Staff supported people to eat and drink and their nutritional needs, food preferences and ethical choices were met. One person told us, “The food’s pretty good, and when there is something on the menu I don’t like, they will do something else.” Where special dietary needs were required in relation to people being at risk of malnutrition staff followed guidance given by care plans and the health professionals.

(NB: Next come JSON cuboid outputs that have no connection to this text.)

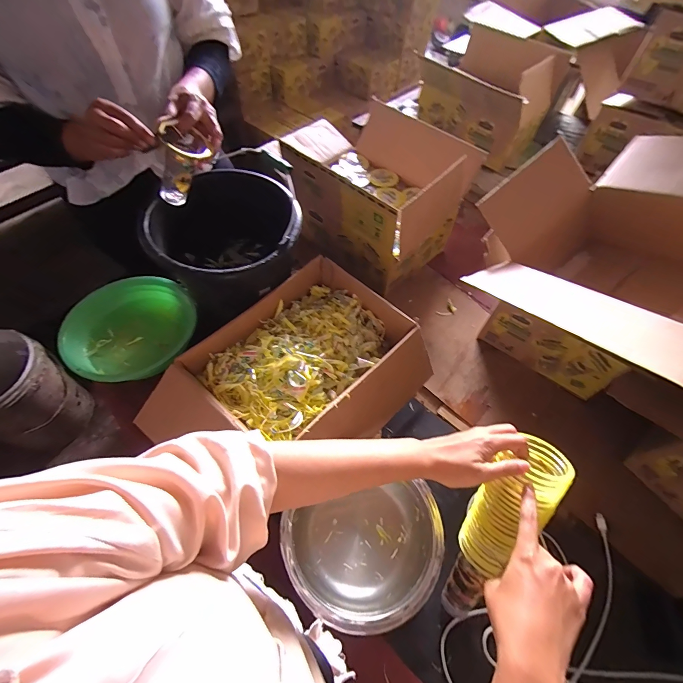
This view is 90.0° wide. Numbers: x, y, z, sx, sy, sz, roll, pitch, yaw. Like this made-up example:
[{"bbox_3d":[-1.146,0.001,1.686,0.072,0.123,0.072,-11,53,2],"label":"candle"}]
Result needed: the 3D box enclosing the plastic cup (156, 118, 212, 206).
[{"bbox_3d":[-0.271,-0.295,0.574,0.072,0.123,0.075,6,54,-33],"label":"plastic cup"}]

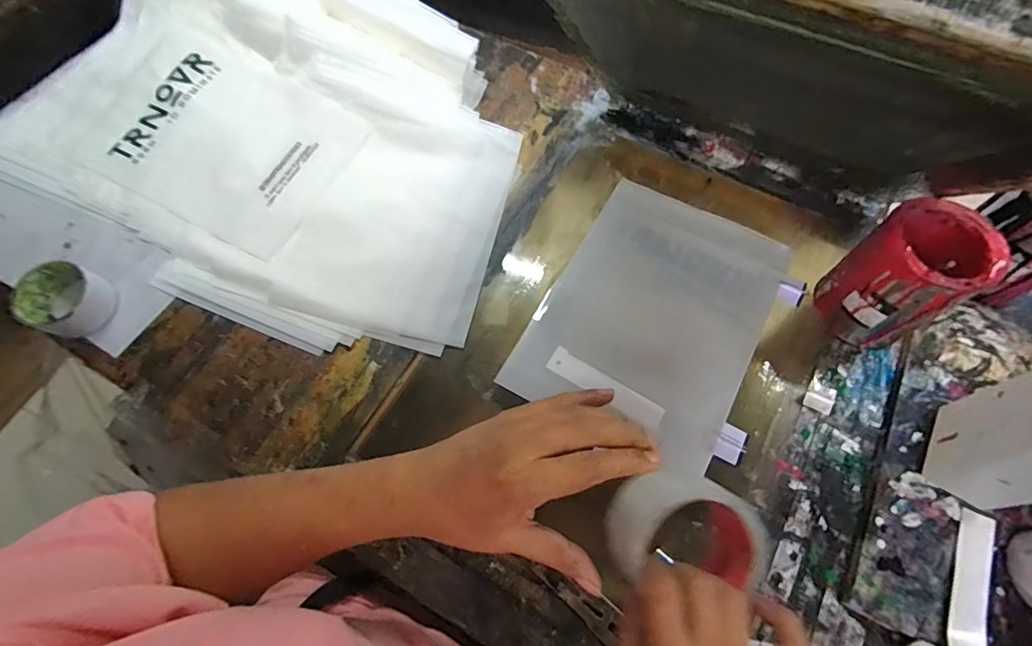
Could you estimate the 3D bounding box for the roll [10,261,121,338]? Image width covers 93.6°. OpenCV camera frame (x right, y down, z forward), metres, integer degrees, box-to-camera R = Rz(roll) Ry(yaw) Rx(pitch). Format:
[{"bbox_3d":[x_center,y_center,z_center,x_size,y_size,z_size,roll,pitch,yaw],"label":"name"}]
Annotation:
[{"bbox_3d":[-0.525,-0.026,0.570,0.084,0.047,0.080,0,64,-1],"label":"roll"}]

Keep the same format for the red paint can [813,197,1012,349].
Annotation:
[{"bbox_3d":[0.423,-0.049,0.540,0.103,0.148,0.101,0,64,-1],"label":"red paint can"}]

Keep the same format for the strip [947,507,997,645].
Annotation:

People’s relatives told us and we saw that the staff were attentive, kind and respectful. One person told us, “They are a happy lot of girls here and are very caring.” Care and support provided was personalised and met peoples’ diverse needs. People and their relatives were included in the assessment of their needs and development of care plans that promoted their independence. One person told us, “Staff do sometimes ask about things in my care plan,” and “Yes, I do feel involved in decisions.”
A range of meaningful social activities were offered to people daily. One person told us, “There seems to be enough to do and I enjoy what they put on.” People were also supported to have access to activities with and in their local communities.
Care plans provided information about people and were personalised to reflect how they wanted to be cared for. Daily records showed how people had been cared for and what assistance had been given with their personal care. Health professionals told us that they were very proactive in ensuring people’s health needs were addressed and that treatment plans were followed to ensure their health and wellbeing was maintained.
People when needed received ‘end of life care’ that was responsive to their individual health care needs and respected their wishes. People’s individuality and important relationships were respected.
Feedback received showed people and their relatives were satisfied, and felt that the home was well led and that staff provided good care. People and relatives felt listened to and any concerns or issues they raised were addressed suitably and dealt with in a timely way.